Following intravenous injection, soluble strontium compounds behave like their calcium analogs, clearing rapidly from the blood and selectively localizing in bone mineral. Uptake of strontium by bone occurs preferentially in sites of active osteogenesis; thus primary bone tumors and areas of metastatic involvement (blastic lesions) can accumulate significantly greater concentrations of strontium than surrounding normal bone.
Strontium-89 Chloride is retained in metastatic bone lesions much longer than in normal bone, where turnover is about 14 days. In patients with extensive skeletal metastases, well over half of the injected dose is retained in the bones.
Excretion pathways are two-thirds urinary and one-third fecal in patients with bone metastases. Urinary excretion is higher in people without bone lesions. Urinary excretion is greatest in the first two days following injection.

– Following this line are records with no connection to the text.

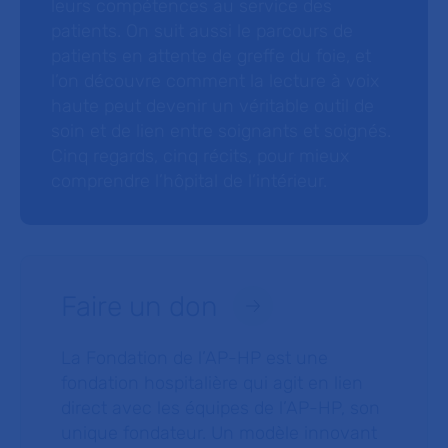
leurs compétences au service des
patients. On suit aussi le parcours de
patients en attente de greffe du foie, et
l’on découvre comment la lecture à voix
haute peut devenir un véritable outil de
soin et de lien entre soignants et soignés.
Cinq regards, cinq récits, pour mieux
comprendre l’hôpital de l’intérieur.
Faire un don
La Fondation de l’AP-HP est une
fondation hospitalière qui agit en lien
direct avec les équipes de l’AP-HP, son
unique fondateur. Un modèle innovant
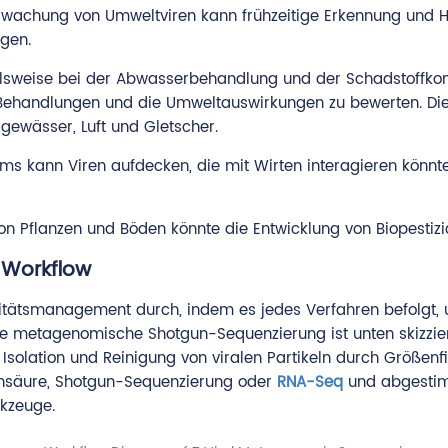
rwachung von Umweltviren kann frühzeitige Erkennung und Hi
agen.
lsweise bei der Abwasserbehandlung und der Schadstoffkontro
ehandlungen und die Umweltauswirkungen zu bewerten. Dies
ewässer, Luft und Gletscher.
ms kann Viren aufdecken, die mit Wirten interagieren könnt
von Pflanzen und Böden könnte die Entwicklung von Biopestizi
-Workflow
alitätsmanagement durch, indem es jedes Verfahren befolg
ale metagenomische Shotgun-Sequenzierung ist unten skizzier
Isolation und Reinigung von viralen Partikeln durch Größenfil
insäure, Shotgun-Sequenzierung oder
RNA-Seq
und abgestimm
rkzeuge.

Strontium-89 is a pure beta emitter and Strontium-89 Chloride selectively irradiates sites of primary and metastatic bone involvement with minimal irradiation of soft tissues distant from the bone lesions. (The maximum range in tissue is 8 mm; maximum energy is 1.463 MeV.) Mean absorbed radiation doses are listed under the Radiation Dosimetry section.
Clinical trials have examined relief of pain in cancer patients who have received therapy for bone metastases (external radiation to indexed sites) but in whom persistent pain recurred. In a multi-center Canadian placebo-controlled trial of 126 patients, pain relief occurred in more patients treated with a single injection of Metastron than in patients treated with an injection of placebo. Results are given in the following tables.
Table 2 compares the percentage and number of patients treated with Metastron or placebo who had reduced pain and no increase in analgesic or radiotherapy re-treatment.
At each visit, treatment success, defined as a reduction in a patient's pain score without any increase in analgesic intake and without any supplementary radiotherapy at the index site, was more frequent among patients assigned to Metastron than to placebo.
Table 3 compares the number and percentage of patients treated with Metastron or placebo as an adjunct to radiotherapy who were pain free without analgesic at the intervals shown.
The number of patients classified at each visit as treatment successes who were pain free at the index site and required no analgesics was consistently higher in the Metastron group.
New pain sites were less frequent in patients treated with Metastron.
In another clinical trial, pain relief was greater in a group of patients treated with Metastron compared with a group treated with non-radioactive strontium-88.